2. General funds – These funds increase the supply of capital available to a wide range of frontline organisations.
3. Social Impact Bonds (SIBs) – A way of raising finance to deliver payment-by-results (PbR) contracts. Big Society Capital can invest directly in entities that are set up to take responsibility for funding and the delivery of outcomes detailed by PbR contracts.
4. Operating intermediaries – These are organisations that provide support for the social sector, such as performance measurement and capital raising.

==Investment activity==

Better Society Capital was set up to receive equity capital from dormant bank accounts of up to £400m and £200m from the shareholder banks (Barclays, HSBC, Lloyds Banking Group and RBS). During:
- 2012, £119.4 million of equity capital was received, £71.7 million from the dormant bank accounts via the Reclaim Fund Limited and £47.7 million from the shareholder banks.
- 2013, £106.0 million of equity capital was received, £63.7 million from the dormant bank accounts via the Reclaim Fund Limited and £42.3 million from the shareholder banks.
- 2014, £24.6 million equity capital was received, £14.8 million from the dormant bank accounts via the Reclaim Fund Limited and £9.8 million from the shareholder banks, taking total equity capital to £250.0 million.

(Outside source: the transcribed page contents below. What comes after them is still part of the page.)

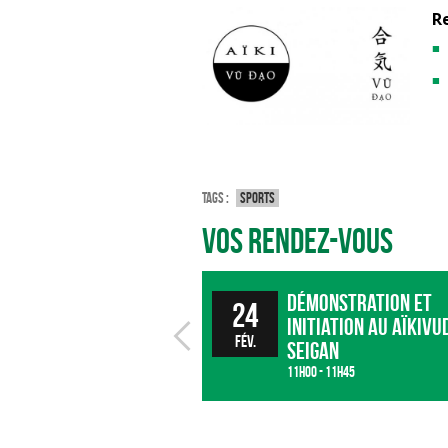
R
Tags :
Sports
Vos rendez-vous
Démonstration et
24
initiation au Aïkivu
fév.
Seigan
11h00 - 11h45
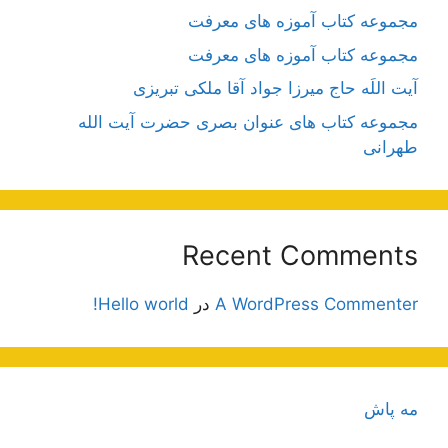
مجموعه کتاب آموزه های معرفت
مجموعه کتاب آموزه های معرفت
آیت اللَه حاج میرزا جواد آقا ملکی تبریزی
مجموعه کتاب های عنوان بصری حضرت آیت الله
طهرانی
Recent Comments
A WordPress Commenter
در
Hello world!
مه پاش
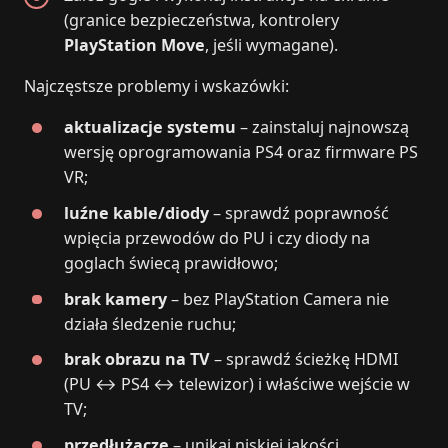
(granice bezpieczeństwa, kontrolery
PlayStation Move
, jeśli wymagane).
Najczęstsze problemy i wskazówki:
aktualizacje systemu
– zainstaluj najnowszą
wersję oprogramowania PS4 oraz firmware PS
VR;
luźne kable/diody
– sprawdź poprawność
wpięcia przewodów do PU i czy diody na
goglach świecą prawidłowo;
brak kamery
– bez PlayStation Camera nie
działa śledzenie ruchu;
brak obrazu na TV
– sprawdź ścieżkę HDMI
(PU ↔ PS4 ↔ telewizor) i właściwe wejście w
TV;
przedłużacze
– unikaj niskiej jakości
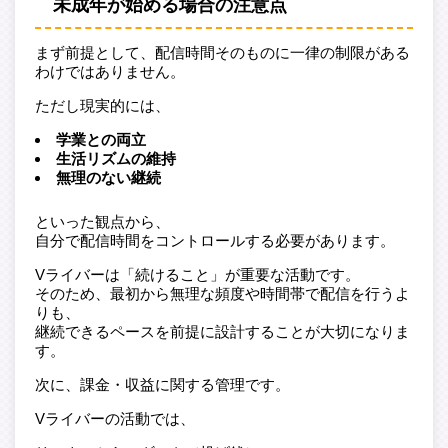
未成年が始める場合の注意点
まず前提として、配信時間そのものに一律の制限がある
わけではありません。
ただし現実的には、
学業との両立
生活リズムの維持
無理のない継続
といった観点から、
自分で配信時間をコントロールする必要があります。
Vライバーは「続けること」が重要な活動です。
そのため、最初から無理な頻度や時間帯で配信を行うよ
りも、
継続できるペースを前提に設計することが大切になりま
す。
次に、課金・収益に関する管理です。
Vライバーの活動では、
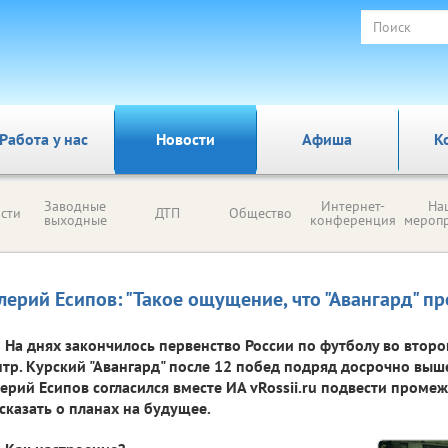
Работа у нас
Новости
Афиша
К
Заводные
Интернет-
На
сти
ДТП
Общество
выходные
конференция
мероп
лерий Есипов: "Такое ощущение, что "Авангард" пр
На днях закончилось первенство России по футболу во втор
тр. Курский "Авангард" после 12 побед подряд досрочно выше
ерий Есипов согласился вместе ИА vRossii.ru подвести проме
сказать о планах на будущее.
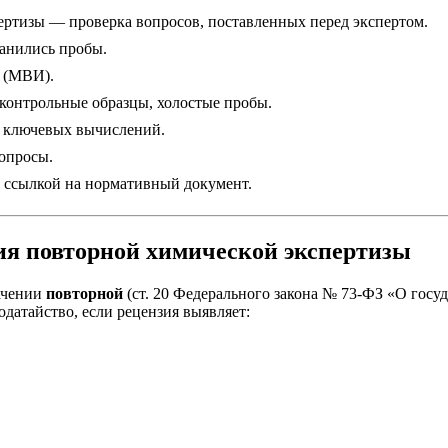
ертизы — проверка вопросов, поставленных перед экспертом.
анились пробы.
 (МВИ).
контрольные образцы, холостые пробы.
 ключевых вычислений.
опросы.
 ссылкой на нормативный документ.
ния повторной химической экспертизы
начении
повторной
(ст. 20 Федерального закона № 73-ФЗ «О госу
одатайство, если рецензия выявляет:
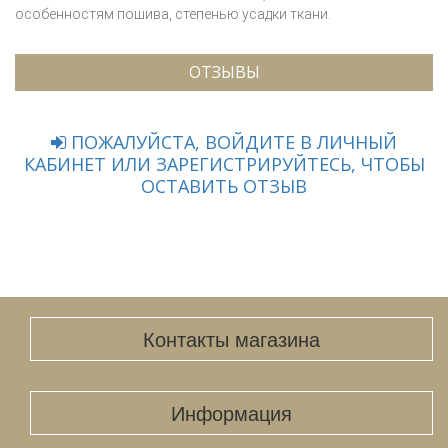
особенностям пошива, степенью усадки ткани.
ОТЗЫВЫ
ПОЖАЛУЙСТА, ВОЙДИТЕ В ЛИЧНЫЙ
КАБИНЕТ ИЛИ ЗАРЕГИСТРИРУЙТЕСЬ, ЧТОБЫ
ОСТАВИТЬ ОТЗЫВ
Контакты магазина
Информация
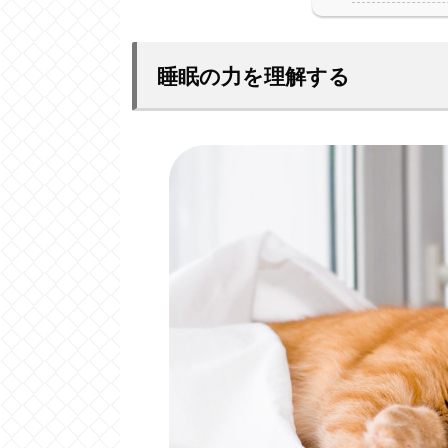
睡眠の力を理解する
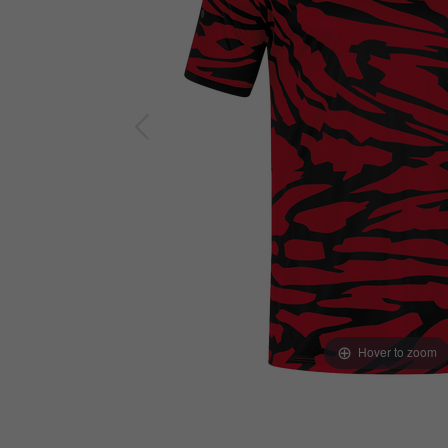
Hover to zoom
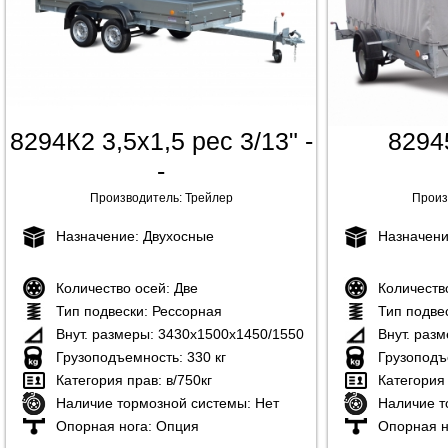
8294К2 3,5x1,5 рес 3/13" -
82945
-
Производитель:
Трейлер
Произ
Назначение:
Двухосные
Назначен
Количество осей:
Две
Количеств
Тип подвески:
Рессорная
Тип подве
Внут. размеры:
3430х1500х1450/1550
Внут. раз
Грузоподъемность:
330 кг
Грузоподъ
Категория прав:
в/750кг
Категория
Наличие тормозной системы:
Нет
Наличие т
Опорная нога:
Опция
Опорная н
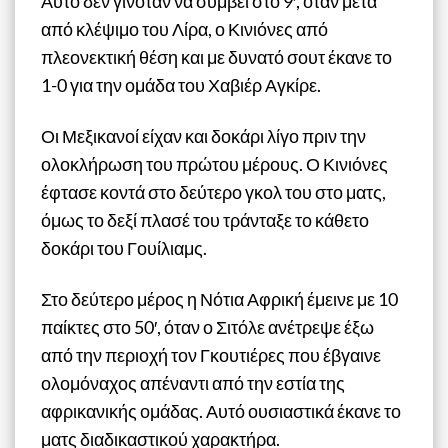
Αυτό δεν γινόταν να συμβεί στο 9′, όταν μετά
από κλέψιμο του Λίρα, ο Κινιόνες από
πλεονεκτική θέση και με δυνατό σουτ έκανε το
1-0 για την ομάδα του Χαβιέρ Αγκίρε.
Οι Μεξικανοί είχαν και δοκάρι λίγο πριν την
ολοκλήρωση του πρώτου μέρους. Ο Κινιόνες
έφτασε κοντά στο δεύτερο γκολ του στο ματς,
όμως το δεξί πλασέ του τράνταξε το κάθετο
δοκάρι του Γουίλιαμς.
Στο δεύτερο μέρος η Νότια Αφρική έμεινε με 10
παίκτες στο 50′, όταν ο Σιτόλε ανέτρεψε έξω
από την περιοχή τον Γκουτιέρες που έβγαινε
ολομόναχος απέναντι από την εστία της
αφρικανικής ομάδας. Αυτό ουσιαστικά έκανε το
ματς διαδικαστικού χαρακτήρα.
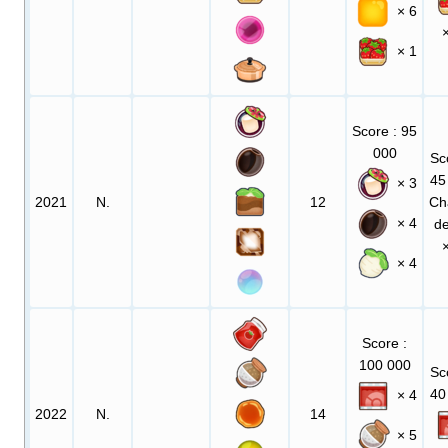
× 6
× 1
Score
: 95
000
Sc
45
× 3
2021
N.
12
Ch
× 4
d
× 4
Score
:
100 000
Sc
40
× 4
2022
N.
14
× 5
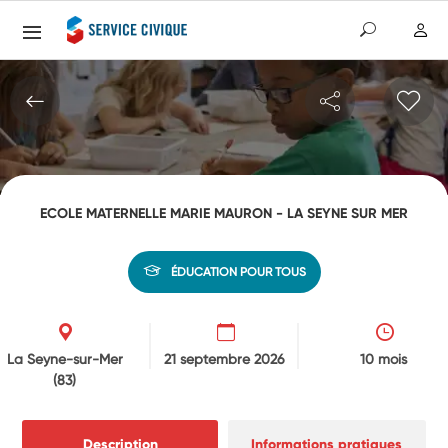
ECOLE MATERNELLE MARIE MAURON - LA SEYNE SUR MER
ÉDUCATION POUR TOUS
La Seyne-sur-Mer
21 septembre 2026
10 mois
(83)
Description
Informations pratiques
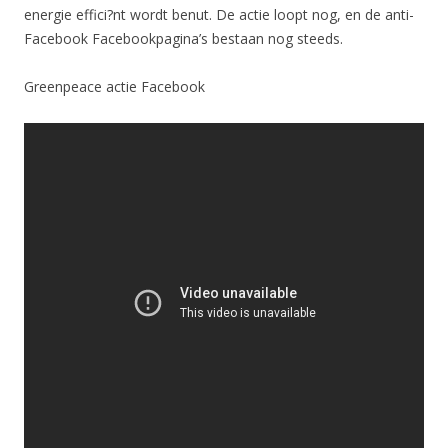
energie effici?nt wordt benut. De actie loopt nog, en de anti-
Facebook Facebookpagina’s bestaan nog steeds.
Greenpeace actie Facebook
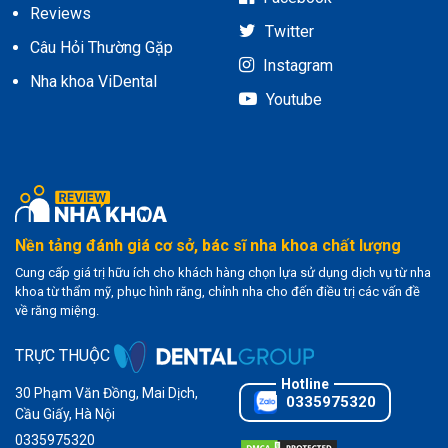
Reviews
Twitter
Câu Hỏi Thường Gặp
Instagram
Nha khoa ViDental
Youtube
Nền tảng đánh giá cơ sở, bác sĩ nha khoa chất lượng
Cung cấp giá trị hữu ích cho khách hàng chọn lựa sử dụng dịch vụ từ nha
khoa từ thẩm mỹ, phục hình răng, chỉnh nha cho đến điều trị các vấn đề
về răng miệng.
TRỰC THUỘC
30 Phạm Văn Đồng, Mai Dịch,
0335975320
Cầu Giấy, Hà Nội
0335975320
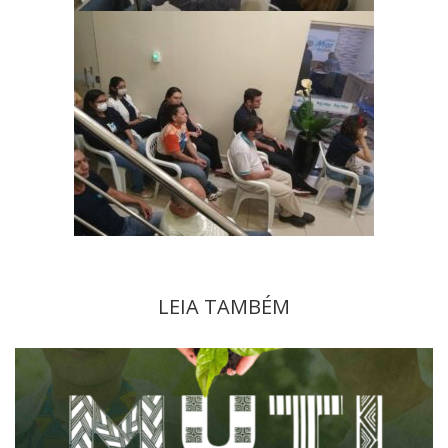
LEIA TAMBÉM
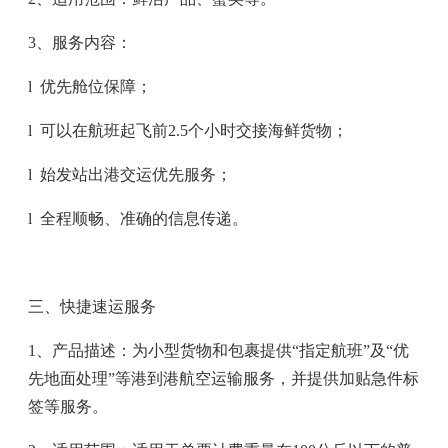
3
、服务内容：
l
优先舱位保障；
l
可以在航班起飞前
2.5
个小时交接海鲜货物；
l
始发站出港交运优先服务；
l
全程顺畅、准确的信息传递。
三、快捷速运服务
1
、产品描述：为小型货物和包裹提供“指定航班”及“优
先地面处理”等港到港航空运输服务，并提供加贴急件标
签等服务。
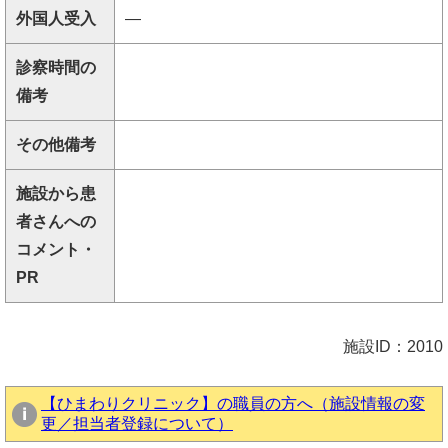
外国人受入
―
診察時間の
備考
その他備考
施設から患
者さんへの
コメント・
PR
施設ID：2010
【ひまわりクリニック】の職員の方へ（施設情報の変
更／担当者登録について）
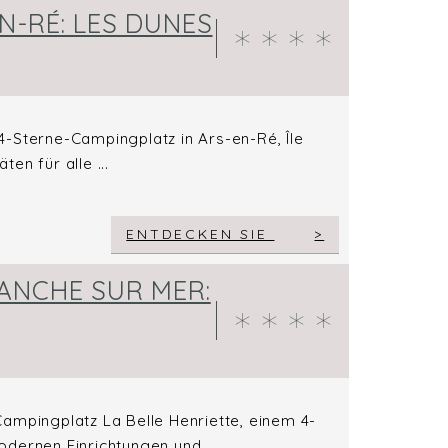
N-RÉ: LES DUNES
-Sterne-Campingplatz in Ars-en-Ré, Île
ten für alle ...
ENTDECKEN SIE
ANCHE SUR MER:
ampingplatz La Belle Henriette, einem 4-
dernen Einrichtungen und ...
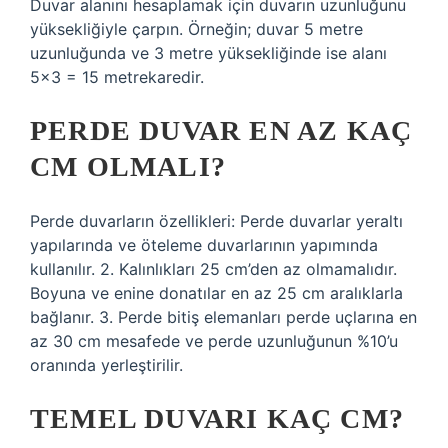
Duvar alanını hesaplamak için duvarın uzunluğunu
yüksekliğiyle çarpın. Örneğin; duvar 5 metre
uzunluğunda ve 3 metre yüksekliğinde ise alanı
5×3 = 15 metrekaredir.
PERDE DUVAR EN AZ KAÇ
CM OLMALI?
Perde duvarların özellikleri: Perde duvarlar yeraltı
yapılarında ve öteleme duvarlarının yapımında
kullanılır. 2. Kalınlıkları 25 cm’den az olmamalıdır.
Boyuna ve enine donatılar en az 25 cm aralıklarla
bağlanır. 3. Perde bitiş elemanları perde uçlarına en
az 30 cm mesafede ve perde uzunluğunun %10’u
oranında yerleştirilir.
TEMEL DUVARI KAÇ CM?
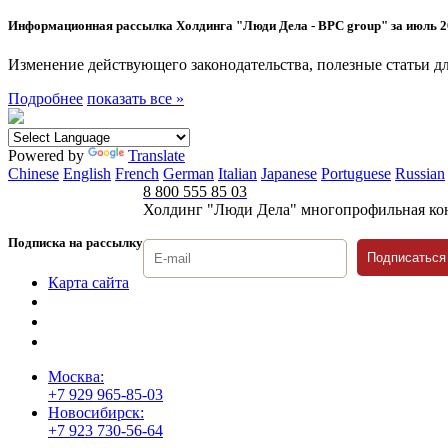
Информационная рассылка Холдинга "Люди Дела - BPC group" за июль 2
Изменение действующего законодательства, полезные статьи дл
Подробнее
показать все »
Powered by
Translate
Chinese
English
French
German
Italian
Japanese
Portuguese
Russian
8 800 555 85 03
Холдинг "Люди Дела" многопрофильная ко
Подписка на рассылку
Подписаться
Карта сайта
Политика защиты и обработки персональных данных
Положение о порядке хранения и защиты персональных дан
Согласие на обработку персональных данных
Москва:
+7 929 965-85-03
Новосибирск:
+7 923 730-56-64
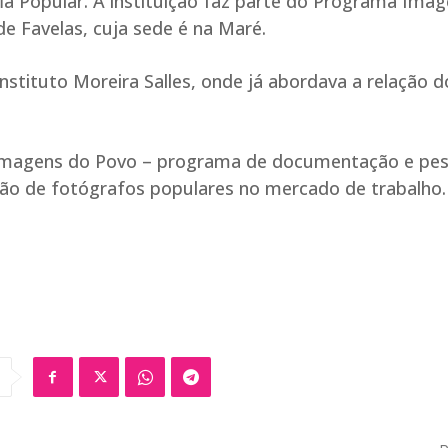
a Popular. A instituição faz parte do Programa Ima
e Favelas, cuja sede é na Maré.
Instituto Moreira Salles, onde já abordava a relação d
do Imagens do Povo – programa de documentação e pe
rção de fotógrafos populares no mercado de trabalho.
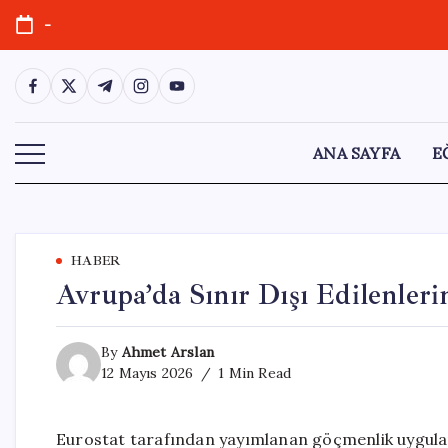
Skip
-
to
content
https://www.facebook.com/
https://twitter.com/
https://t.me/
https://www.instagram.com/
https://youtube.com/
ANA SAYFA
E
HABER
Avrupa’da Sınır Dışı Edilenleri
By
Ahmet Arslan
12 Mayıs 2026
1 Min Read
Eurostat tarafından yayımlanan göçmenlik uygulama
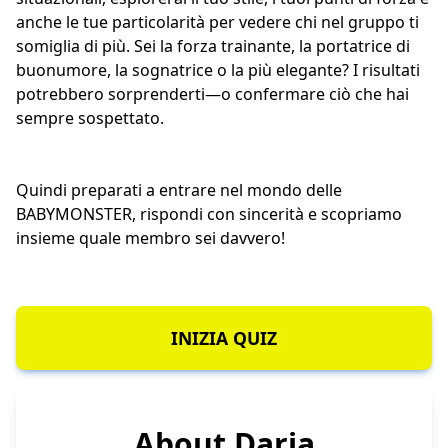
anche le tue particolarità per vedere chi nel gruppo ti
somiglia di più. Sei la forza trainante, la portatrice di
buonumore, la sognatrice o la più elegante? I risultati
potrebbero sorprenderti—o confermare ciò che hai
sempre sospettato.
Quindi preparati a entrare nel mondo delle
BABYMONSTER, rispondi con sincerità e scopriamo
insieme quale membro sei davvero!
INIZIA QUIZ
About Daria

The balance of equity capital was due to be received over the next four years.

Better Society Capital has made allocations to charities and social enterprises.
- During 2016, £893 million was allocated by BSC and its co-investors, £340 million of which was funding from BSC.
- During 2017, £764 million of the £1.1 billion BSC and its co-investors allocated was drawn down. BSC made 19 investments with a combined value of £94 million and it made a net profit of £800,000, the first time it had recorded a surplus.